The California Supreme Court ruled that California's slavery ban needed laws to enforce it, so enslaved people remained property.

Date
Oct 1, 1851
Type
Speech / Court Transcript
Source
California Supreme Court
Non-LDS
Hearsay
Reprint
Reference

Supreme Court of California, In re Perkins, 2 Cal. 424 (Cal. 1852), Decided Oct 1, 1852

Scribe/Publisher
California Supreme Court
People
California Supreme Court
Audience
Reading Public
PDF
Transcription

When the United States acquired the territory of California, it became the common property of all the people of all the States, and the right of emigration with every species of property belonging to the citizens was inherent with its use and possession. By the fifth article of the amendments of the Constitution, it is expressly provided, " that no person shall be deprived of his property without due process of law, nor shall private property be taken for public use without just compensation." The sixth article declares, "that the Constitution and the laws of the United States made in pursuance thereof, shall be the supreme law of the land, anything in the constitution or laws of any State to the contrary notwithstanding." The constitution of California must therefore, be so interpreted as not to conflict with it. It is clear, therefore, that no organic or statute law of California can take away any right, or confiscate any property guaranteed by the supreme law of the land. These negroes, therefore, being property as before shown, when brought into California so remained, and the present law for their reclamation is simply as it should be, executory of the 18th section of the 1st article of the Constitution.

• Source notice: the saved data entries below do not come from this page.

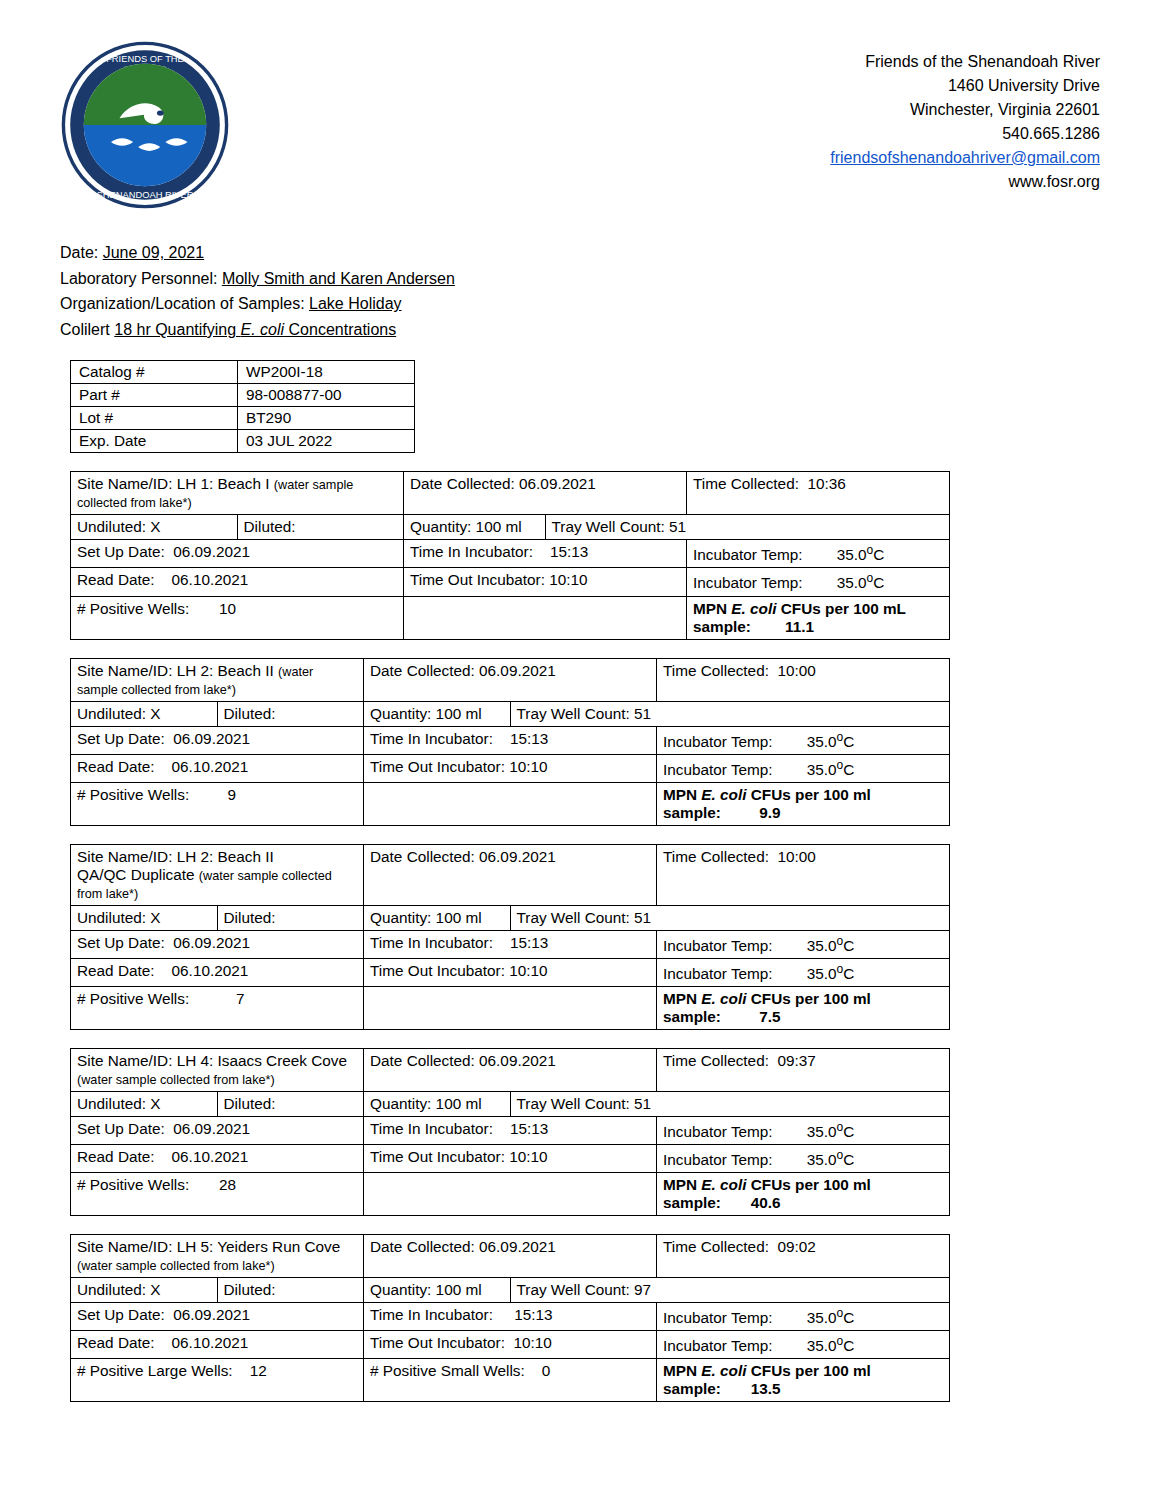FRIENDS OF THE SHENANDOAH RIVER
Friends of the Shenandoah River
1460 University Drive
Winchester, Virginia 22601
540.665.1286
friendsofshenandoahriver@gmail.com
www.fosr.org
Date: June 09, 2021
Laboratory Personnel: Molly Smith and Karen Andersen
Organization/Location of Samples: Lake Holiday
Colilert 18 hr Quantifying E. coli Concentrations
| Catalog # | WP200I-18 |
| Part # | 98-008877-00 |
| Lot # | BT290 |
| Exp. Date | 03 JUL 2022 |
| Site Name/ID: LH 1: Beach I (water sample collected from lake*) | Date Collected: 06.09.2021 | Time Collected: 10:36 |
| Undiluted: X | Diluted: | Quantity: 100 ml | Tray Well Count: 51 |
| Set Up Date: 06.09.2021 | Time In Incubator: 15:13 | Incubator Temp: 35.0 o C |
| Read Date: 06.10.2021 | Time Out Incubator: 10:10 | Incubator Temp: 35.0 o C |
| # Positive Wells: 10 | | MPN E. coli CFUs per 100 mL sample: 11.1 |
| Site Name/ID: LH 2: Beach II (water sample collected from lake*) | Date Collected: 06.09.2021 | Time Collected: 10:00 |
| Undiluted: X | Diluted: | Quantity: 100 ml | Tray Well Count: 51 |
| Set Up Date: 06.09.2021 | Time In Incubator: 15:13 | Incubator Temp: 35.0 o C |
| Read Date: 06.10.2021 | Time Out Incubator: 10:10 | Incubator Temp: 35.0 o C |
| # Positive Wells: 9 | | MPN E. coli CFUs per 100 ml sample: 9.9 |
| Site Name/ID: LH 2: Beach II QA/QC Duplicate (water sample collected from lake*) | Date Collected: 06.09.2021 | Time Collected: 10:00 |
| Undiluted: X | Diluted: | Quantity: 100 ml | Tray Well Count: 51 |
| Set Up Date: 06.09.2021 | Time In Incubator: 15:13 | Incubator Temp: 35.0 o C |
| Read Date: 06.10.2021 | Time Out Incubator: 10:10 | Incubator Temp: 35.0 o C |
| # Positive Wells: 7 | | MPN E. coli CFUs per 100 ml sample: 7.5 |
| Site Name/ID: LH 4: Isaacs Creek Cove (water sample collected from lake*) | Date Collected: 06.09.2021 | Time Collected: 09:37 |
| Undiluted: X | Diluted: | Quantity: 100 ml | Tray Well Count: 51 |
| Set Up Date: 06.09.2021 | Time In Incubator: 15:13 | Incubator Temp: 35.0 o C |
| Read Date: 06.10.2021 | Time Out Incubator: 10:10 | Incubator Temp: 35.0 o C |
| # Positive Wells: 28 | | MPN E. coli CFUs per 100 ml sample: 40.6 |
| Site Name/ID: LH 5: Yeiders Run Cove (water sample collected from lake*) | Date Collected: 06.09.2021 | Time Collected: 09:02 |
| Undiluted: X | Diluted: | Quantity: 100 ml | Tray Well Count: 97 |
| Set Up Date: 06.09.2021 | Time In Incubator: 15:13 | Incubator Temp: 35.0 o C |
| Read Date: 06.10.2021 | Time Out Incubator: 10:10 | Incubator Temp: 35.0 o C |
| # Positive Large Wells: 12 | # Positive Small Wells: 0 | MPN E. coli CFUs per 100 ml sample: 13.5 |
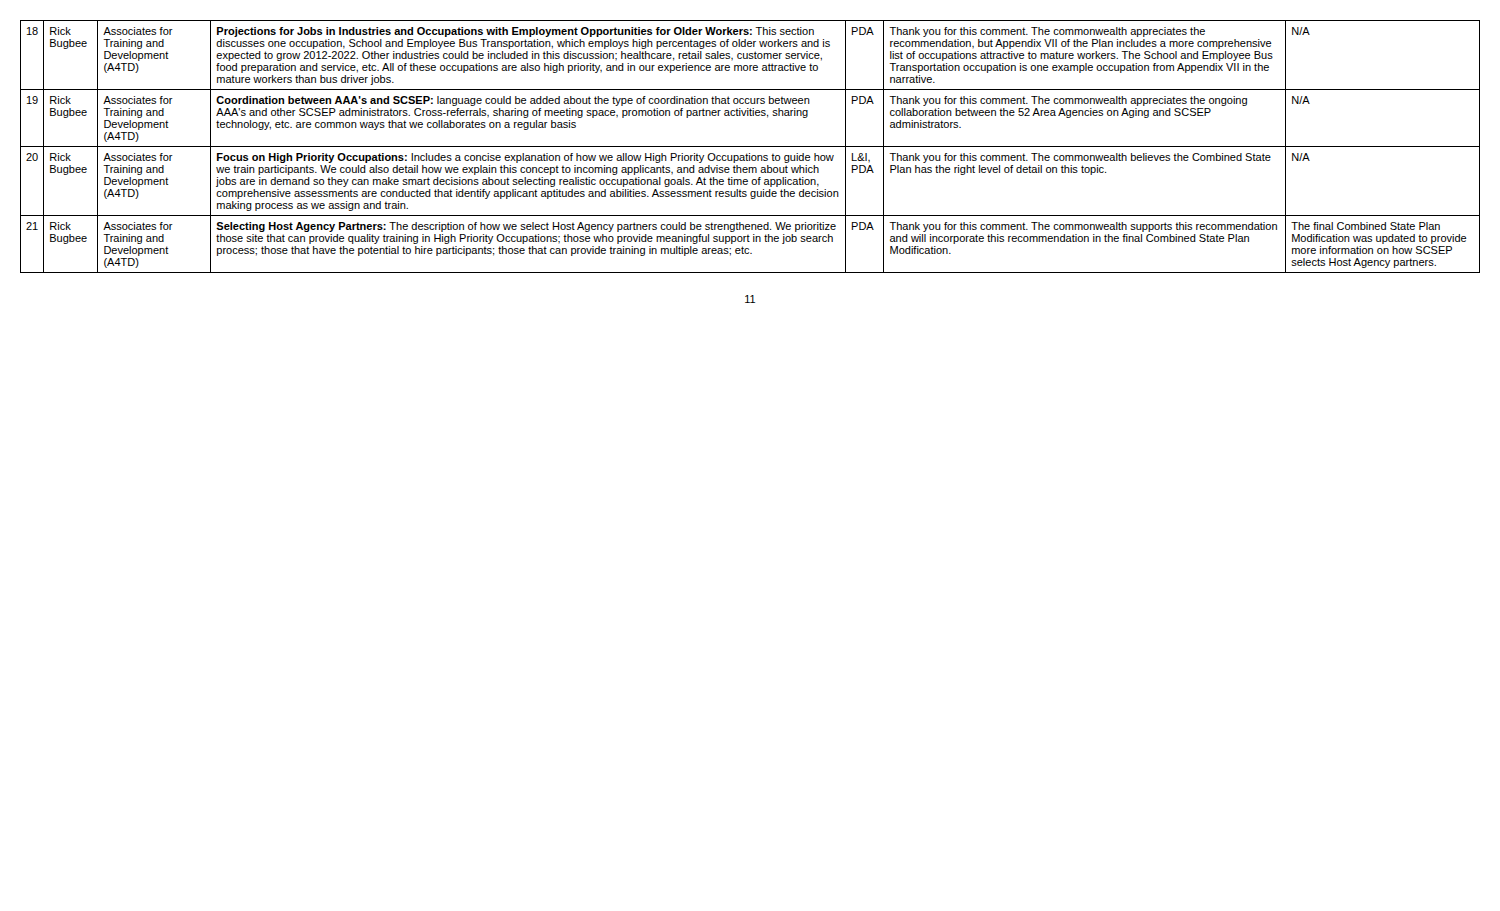| 18 | Rick Bugbee | Associates for Training and Development (A4TD) | Projections for Jobs in Industries and Occupations with Employment Opportunities for Older Workers: This section discusses one occupation, School and Employee Bus Transportation, which employs high percentages of older workers and is expected to grow 2012-2022. Other industries could be included in this discussion; healthcare, retail sales, customer service, food preparation and service, etc. All of these occupations are also high priority, and in our experience are more attractive to mature workers than bus driver jobs. | PDA | Thank you for this comment. The commonwealth appreciates the recommendation, but Appendix VII of the Plan includes a more comprehensive list of occupations attractive to mature workers. The School and Employee Bus Transportation occupation is one example occupation from Appendix VII in the narrative. | N/A |
| 19 | Rick Bugbee | Associates for Training and Development (A4TD) | Coordination between AAA's and SCSEP: language could be added about the type of coordination that occurs between AAA's and other SCSEP administrators. Cross-referrals, sharing of meeting space, promotion of partner activities, sharing technology, etc. are common ways that we collaborates on a regular basis | PDA | Thank you for this comment. The commonwealth appreciates the ongoing collaboration between the 52 Area Agencies on Aging and SCSEP administrators. | N/A |
| 20 | Rick Bugbee | Associates for Training and Development (A4TD) | Focus on High Priority Occupations: Includes a concise explanation of how we allow High Priority Occupations to guide how we train participants. We could also detail how we explain this concept to incoming applicants, and advise them about which jobs are in demand so they can make smart decisions about selecting realistic occupational goals. At the time of application, comprehensive assessments are conducted that identify applicant aptitudes and abilities. Assessment results guide the decision making process as we assign and train. | L&I, PDA | Thank you for this comment. The commonwealth believes the Combined State Plan has the right level of detail on this topic. | N/A |
| 21 | Rick Bugbee | Associates for Training and Development (A4TD) | Selecting Host Agency Partners: The description of how we select Host Agency partners could be strengthened. We prioritize those site that can provide quality training in High Priority Occupations; those who provide meaningful support in the job search process; those that have the potential to hire participants; those that can provide training in multiple areas; etc. | PDA | Thank you for this comment. The commonwealth supports this recommendation and will incorporate this recommendation in the final Combined State Plan Modification. | The final Combined State Plan Modification was updated to provide more information on how SCSEP selects Host Agency partners. |
11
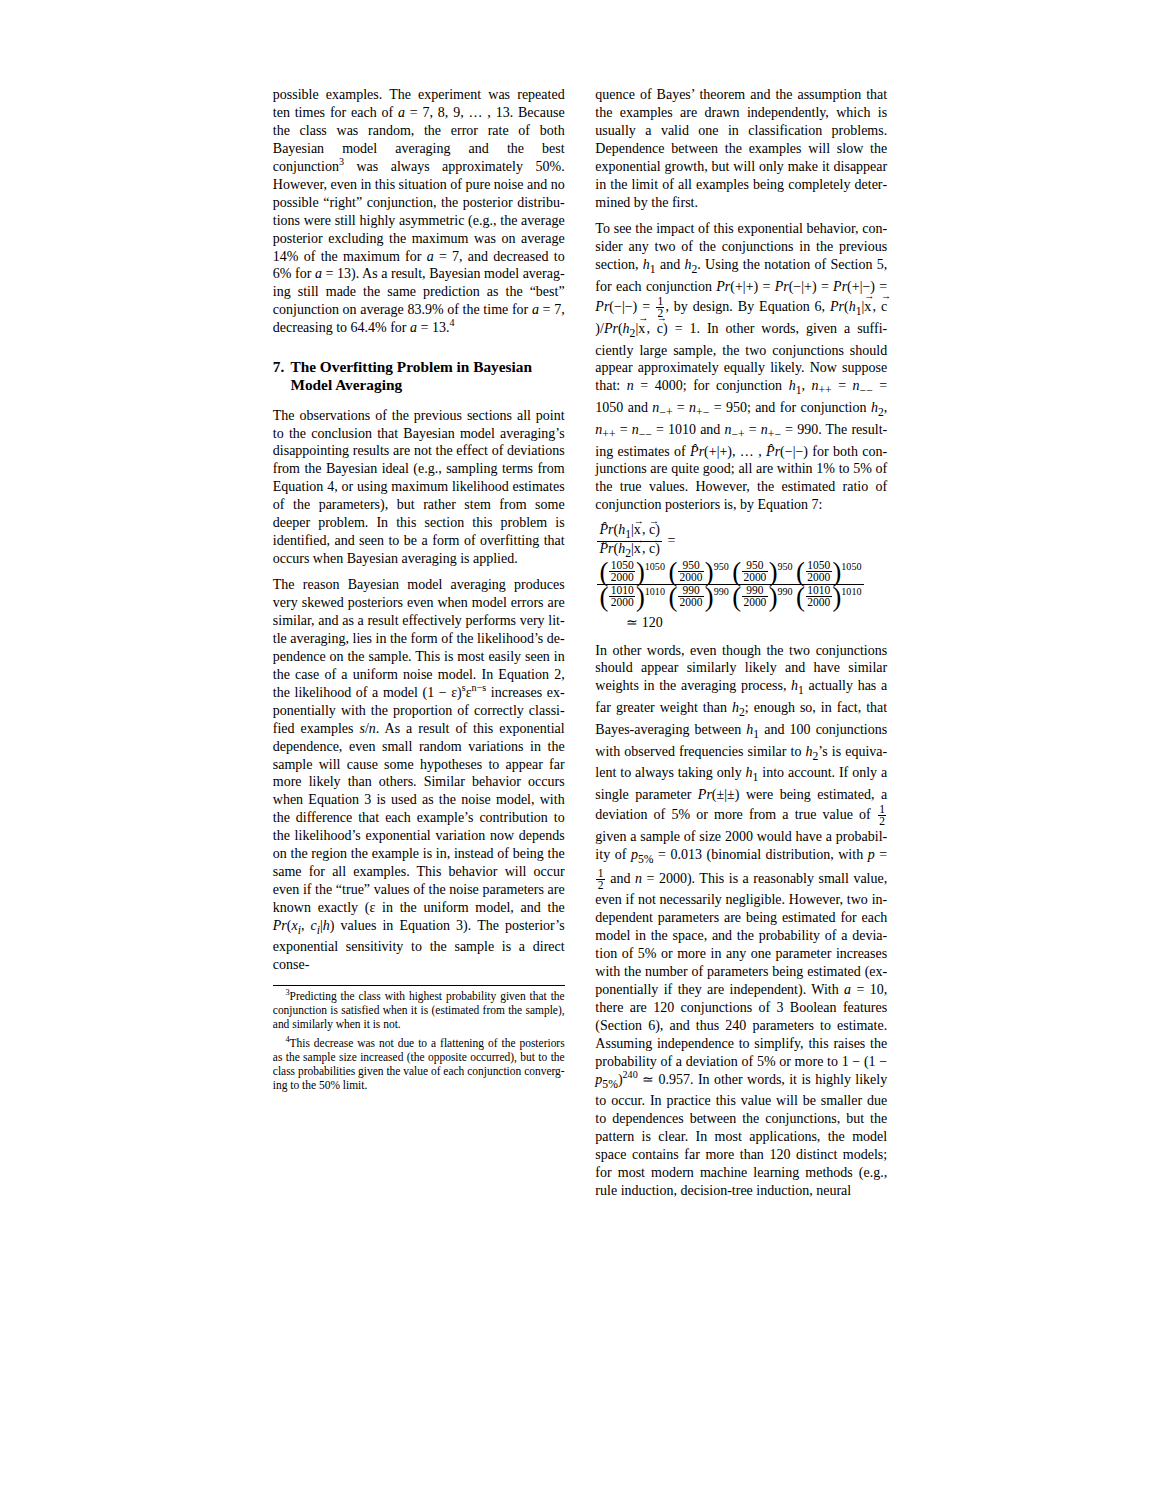possible examples. The experiment was repeated ten times for each of a = 7, 8, 9, … , 13. Because the class was random, the error rate of both Bayesian model averaging and the best conjunction3 was always approximately 50%. However, even in this situation of pure noise and no possible “right” conjunction, the posterior distributions were still highly asymmetric (e.g., the average posterior excluding the maximum was on average 14% of the maximum for a = 7, and decreased to 6% for a = 13). As a result, Bayesian model averaging still made the same prediction as the “best” conjunction on average 83.9% of the time for a = 7, decreasing to 64.4% for a = 13.4
7. The Overfitting Problem in Bayesian Model Averaging
The observations of the previous sections all point to the conclusion that Bayesian model averaging’s disappointing results are not the effect of deviations from the Bayesian ideal (e.g., sampling terms from Equation 4, or using maximum likelihood estimates of the parameters), but rather stem from some deeper problem. In this section this problem is identified, and seen to be a form of overfitting that occurs when Bayesian averaging is applied.
The reason Bayesian model averaging produces very skewed posteriors even when model errors are similar, and as a result effectively performs very little averaging, lies in the form of the likelihood’s dependence on the sample. This is most easily seen in the case of a uniform noise model. In Equation 2, the likelihood of a model (1 − ε)sεn−s increases exponentially with the proportion of correctly classified examples s/n. As a result of this exponential dependence, even small random variations in the sample will cause some hypotheses to appear far more likely than others. Similar behavior occurs when Equation 3 is used as the noise model, with the difference that each example’s contribution to the likelihood’s exponential variation now depends on the region the example is in, instead of being the same for all examples. This behavior will occur even if the “true” values of the noise parameters are known exactly (ε in the uniform model, and the Pr(xi, ci|h) values in Equation 3). The posterior’s exponential sensitivity to the sample is a direct conse-
3Predicting the class with highest probability given that the conjunction is satisfied when it is (estimated from the sample), and similarly when it is not.
4This decrease was not due to a flattening of the posteriors as the sample size increased (the opposite occurred), but to the class probabilities given the value of each conjunction converging to the 50% limit.
quence of Bayes’ theorem and the assumption that the examples are drawn independently, which is usually a valid one in classification problems. Dependence between the examples will slow the exponential growth, but will only make it disappear in the limit of all examples being completely determined by the first.
To see the impact of this exponential behavior, consider any two of the conjunctions in the previous section, h1 and h2. Using the notation of Section 5, for each conjunction Pr(+|+) = Pr(−|+) = Pr(+|−) = Pr(−|−) = 12, by design. By Equation 6, Pr(h1|x , c)/Pr(h2|x , c) = 1. In other words, given a sufficiently large sample, the two conjunctions should appear approximately equally likely. Now suppose that: n = 4000; for conjunction h1, n++ = n−− = 1050 and n−+ = n+− = 950; and for conjunction h2, n++ = n−− = 1010 and n−+ = n+− = 990. The resulting estimates of P̂r(+|+), … , P̂r(−|−) for both conjunctions are quite good; all are within 1% to 5% of the true values. However, the estimated ratio of conjunction posteriors is, by Equation 7:
P̂r(h1|x , c) P̂r(h2|x , c) = (10502000) 1050 (9502000) 950 (9502000) 950 (10502000) 1050 (10102000) 1010 (9902000) 990 (9902000) 990 (10102000) 1010 ≃ 120
In other words, even though the two conjunctions should appear similarly likely and have similar weights in the averaging process, h1 actually has a far greater weight than h2; enough so, in fact, that Bayes-averaging between h1 and 100 conjunctions with observed frequencies similar to h2’s is equivalent to always taking only h1 into account. If only a single parameter Pr(±|±) were being estimated, a deviation of 5% or more from a true value of 12 given a sample of size 2000 would have a probability of p5% = 0.013 (binomial distribution, with p = 12 and n = 2000). This is a reasonably small value, even if not necessarily negligible. However, two independent parameters are being estimated for each model in the space, and the probability of a deviation of 5% or more in any one parameter increases with the number of parameters being estimated (exponentially if they are independent). With a = 10, there are 120 conjunctions of 3 Boolean features (Section 6), and thus 240 parameters to estimate. Assuming independence to simplify, this raises the probability of a deviation of 5% or more to 1 − (1 − p5%)240 ≃ 0.957. In other words, it is highly likely to occur. In practice this value will be smaller due to dependences between the conjunctions, but the pattern is clear. In most applications, the model space contains far more than 120 distinct models; for most modern machine learning methods (e.g., rule induction, decision-tree induction, neural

In connection with all these views, there is another, which, to my mind, is perfectly conclusive. Separate and apart from all others it is entitled to great weight. The 18th section of the 1st article of the Constitution declares, "neither slavery nor involuntary servitude, unless for the punishment of crimes, shall ever be tolerated in this State. There is no provision there for emancipation. The owners of slaves, under that section, had a perfect right, without anything further, to take them out of the State. The section asserts a principle, and so asserts it as to intend evidently future legislation to carry it out. It is, as it stands, inert and inoperative, and has so remained up to the date of the passage of the law now under consideration. It was of itself nonexecutory.

This principle has been conclusively settled by the Supreme Court of the United States in the case of Grove et al. v. Slaughter, 15 Pet. 499 and 500, and so on.

The opinion was delivered by Justice THOMPSON. The question was, whether the prohibition in the Constitution of Mississippi, as to the introduction of slaves for sale, per se, interdicts their importation and sale, or was directory, and required legislation. The learned Justice said, "There is every reason to believe from the mere naked prohibition, that it looked to legislative enactments to carry it into full operation. And indeed this is indisputable. There are no penalties or securities provided in the Constitution, for its due and effectual operation. Legislative provision is indispensable to carry into effect the object of this prohibition. It requires the sanction of penalties to affect this object." He also adds, " The legislative enactments of this subject strongly fortify the conclusion, that this provision in the Constitution was not understood as a prohibition, per se, but only directory to the Legislature."

This is exactly parallel with the case now before us, and the ruling of the Court is in conformity with this opinion. The reason therefore, ex cathedra, and the legislation in this case was not only wise, but a duty, if we are to consider the opinions of the Supreme Court as a rule for our judicial guidance.